Records excerpted from a collection
========
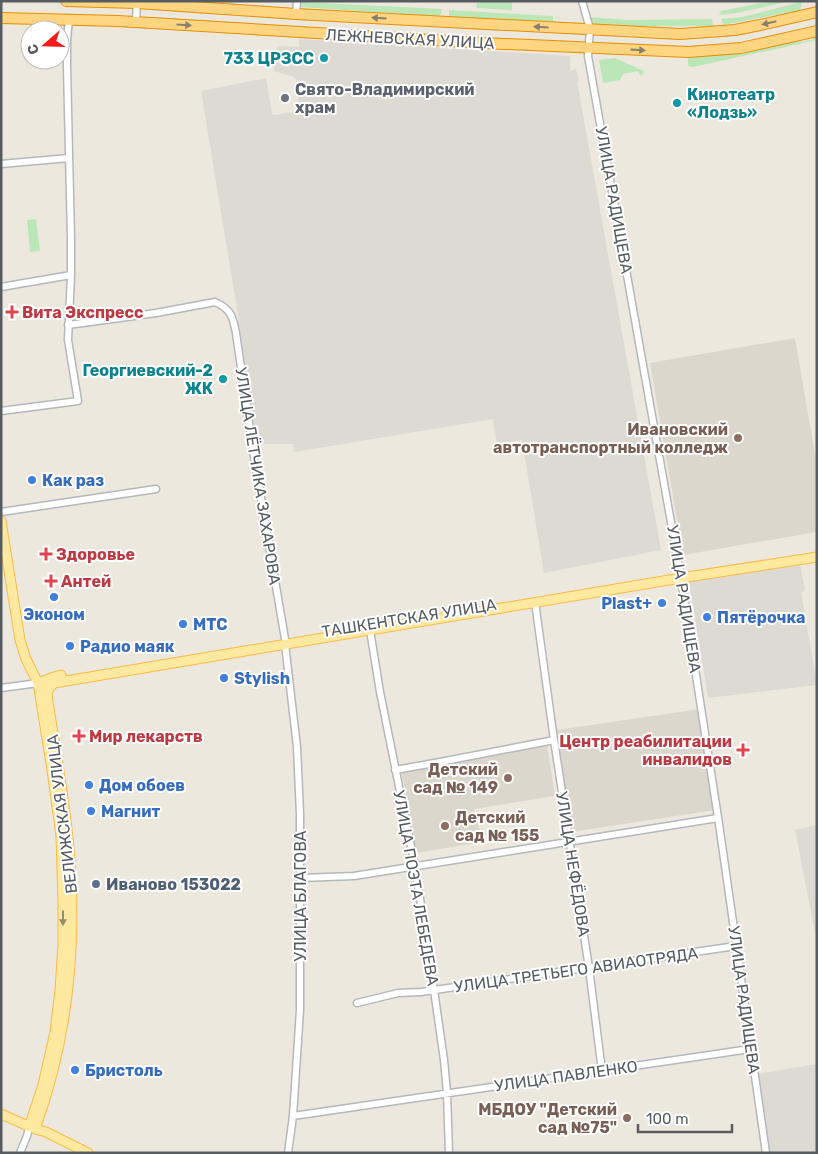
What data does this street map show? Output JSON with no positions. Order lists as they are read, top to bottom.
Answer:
{
  "streets": {
    "highway": ["ЛЕЖНЕВСКАЯ УЛИЦА"],
    "main road": ["ТАШКЕНТСКАЯ УЛИЦА", "ВЕЛИЖСКАЯ УЛИЦА"],
    "street": [
      "УЛИЦА РАДИЩЕВА",
      "УЛИЦА ЛЁТЧИКА ЗАХАРОВА",
      "УЛИЦА НЕФЁДОВА",
      "УЛИЦА ПОЭТА ЛЕБЕДЕВА",
      "УЛИЦА БЛАГОВА",
      "УЛИЦА ТРЕТЬЕГО АВИАОТРЯДА",
      "УЛИЦА ПАВЛЕНКО"
    ]
  },
  "crossings": [
    ["ЛЕЖНЕВСКАЯ УЛИЦА", "УЛИЦА РАДИЩЕВА"],
    ["УЛИЦА РАДИЩЕВА", "ТАШКЕНТСКАЯ УЛИЦА"],
    ["УЛИЦА РАДИЩЕВА", "УЛИЦА ТРЕТЬЕГО АВИАОТРЯДА"],
    ["УЛИЦА РАДИЩЕВА", "УЛИЦА ПАВЛЕНКО"],
    ["УЛИЦА ЛЁТЧИКА ЗАХАРОВА", "ТАШКЕНТСКАЯ УЛИЦА"],
    ["УЛИЦА ЛЁТЧИКА ЗАХАРОВА", "УЛИЦА БЛАГОВА"],
    ["ТАШКЕНТСКАЯ УЛИЦА", "ВЕЛИЖСКАЯ УЛИЦА"],
    ["ТАШКЕНТСКАЯ УЛИЦА", "УЛИЦА НЕФЁДОВА"],
    ["ТАШКЕНТСКАЯ УЛИЦА", "УЛИЦА ПОЭТА ЛЕБЕДЕВА"],
    ["ТАШКЕНТСКАЯ УЛИЦА", "УЛИЦА БЛАГОВА"],
    ["УЛИЦА НЕФЁДОВА", "УЛИЦА ТРЕТЬЕГО АВИАОТРЯДА"],
    ["УЛИЦА НЕФЁДОВА", "УЛИЦА ПАВЛЕНКО"],
    ["УЛИЦА ПОЭТА ЛЕБЕДЕВА", "УЛИЦА ТРЕТЬЕГО АВИАОТРЯДА"],
    ["УЛИЦА ПОЭТА ЛЕБЕДЕВА", "УЛИЦА ПАВЛЕНКО"],
    ["УЛИЦА БЛАГОВА", "УЛИЦА ПАВЛЕНКО"]
  ],
  "places": {
    "other": [
      "733 ЦРЗСС",
      "Свято-Владимирский храм",
      "Кинотеатр «Лодзь»",
      "Георгиевский-2 ЖК",
      "Ивановский автотранспортный колледж",
      "Как раз",
      "Эконом",
      "Plast+",
      "Пятёрочка",
      "МТС",
      "Радио маяк",
      "Stylish",
      "Детский сад № 149",
      "Дом обоев",
      "Магнит",
      "Детский сад № 155",
      "Иваново 153022",
      "Бристоль",
      "МБДОУ \"Детский сад №75\""
    ],
    "health": [
      "Вита Экспресс",
      "Здоровье",
      "Антей",
      "Мир лекарств",
      "Центр реабилитации инвалидов"
    ]
  },
  "scale_bar": "100 m",
  "north": "left"
}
========
§ Work to complete:
The reply must match the records exactly, apart from the pictures, which are left out.

§ Response below:
What data does this street map show? Output JSON with no positions. Order lists as they are read, top to bottom.
Answer:
{
  "streets": {
    "highway": ["ЛЕЖНЕВСКАЯ УЛИЦА"],
    "main road": ["ТАШКЕНТСКАЯ УЛИЦА", "ВЕЛИЖСКАЯ УЛИЦА"],
    "street": [
      "УЛИЦА РАДИЩЕВА",
      "УЛИЦА ЛЁТЧИКА ЗАХАРОВА",
      "УЛИЦА НЕФЁДОВА",
      "УЛИЦА ПОЭТА ЛЕБЕДЕВА",
      "УЛИЦА БЛАГОВА",
      "УЛИЦА ТРЕТЬЕГО АВИАОТРЯДА",
      "УЛИЦА ПАВЛЕНКО"
    ]
  },
  "crossings": [
    ["ЛЕЖНЕВСКАЯ УЛИЦА", "УЛИЦА РАДИЩЕВА"],
    ["УЛИЦА РАДИЩЕВА", "ТАШКЕНТСКАЯ УЛИЦА"],
    ["УЛИЦА РАДИЩЕВА", "УЛИЦА ТРЕТЬЕГО АВИАОТРЯДА"],
    ["УЛИЦА РАДИЩЕВА", "УЛИЦА ПАВЛЕНКО"],
    ["УЛИЦА ЛЁТЧИКА ЗАХАРОВА", "ТАШКЕНТСКАЯ УЛИЦА"],
    ["УЛИЦА ЛЁТЧИКА ЗАХАРОВА", "УЛИЦА БЛАГОВА"],
    ["ТАШКЕНТСКАЯ УЛИЦА", "ВЕЛИЖСКАЯ УЛИЦА"],
    ["ТАШКЕНТСКАЯ УЛИЦА", "УЛИЦА НЕФЁДОВА"],
    ["ТАШКЕНТСКАЯ УЛИЦА", "УЛИЦА ПОЭТА ЛЕБЕДЕВА"],
    ["ТАШКЕНТСКАЯ УЛИЦА", "УЛИЦА БЛАГОВА"],
    ["УЛИЦА НЕФЁДОВА", "УЛИЦА ТРЕТЬЕГО АВИАОТРЯДА"],
    ["УЛИЦА НЕФЁДОВА", "УЛИЦА ПАВЛЕНКО"],
    ["УЛИЦА ПОЭТА ЛЕБЕДЕВА", "УЛИЦА ТРЕТЬЕГО АВИАОТРЯДА"],
    ["УЛИЦА ПОЭТА ЛЕБЕДЕВА", "УЛИЦА ПАВЛЕНКО"],
    ["УЛИЦА БЛАГОВА", "УЛИЦА ПАВЛЕНКО"]
  ],
  "places": {
    "other": [
      "733 ЦРЗСС",
      "Свято-Владимирский храм",
      "Кинотеатр «Лодзь»",
      "Георгиевский-2 ЖК",
      "Ивановский автотранспортный колледж",
      "Как раз",
      "Эконом",
      "Plast+",
      "Пятёрочка",
      "МТС",
      "Радио маяк",
      "Stylish",
      "Детский сад № 149",
      "Дом обоев",
      "Магнит",
      "Детский сад № 155",
      "Иваново 153022",
      "Бристоль",
      "МБДОУ \"Детский сад №75\""
    ],
    "health": [
      "Вита Экспресс",
      "Здоровье",
      "Антей",
      "Мир лекарств",
      "Центр реабилитации инвалидов"
    ]
  },
  "scale_bar": "100 m",
  "north": "left"
}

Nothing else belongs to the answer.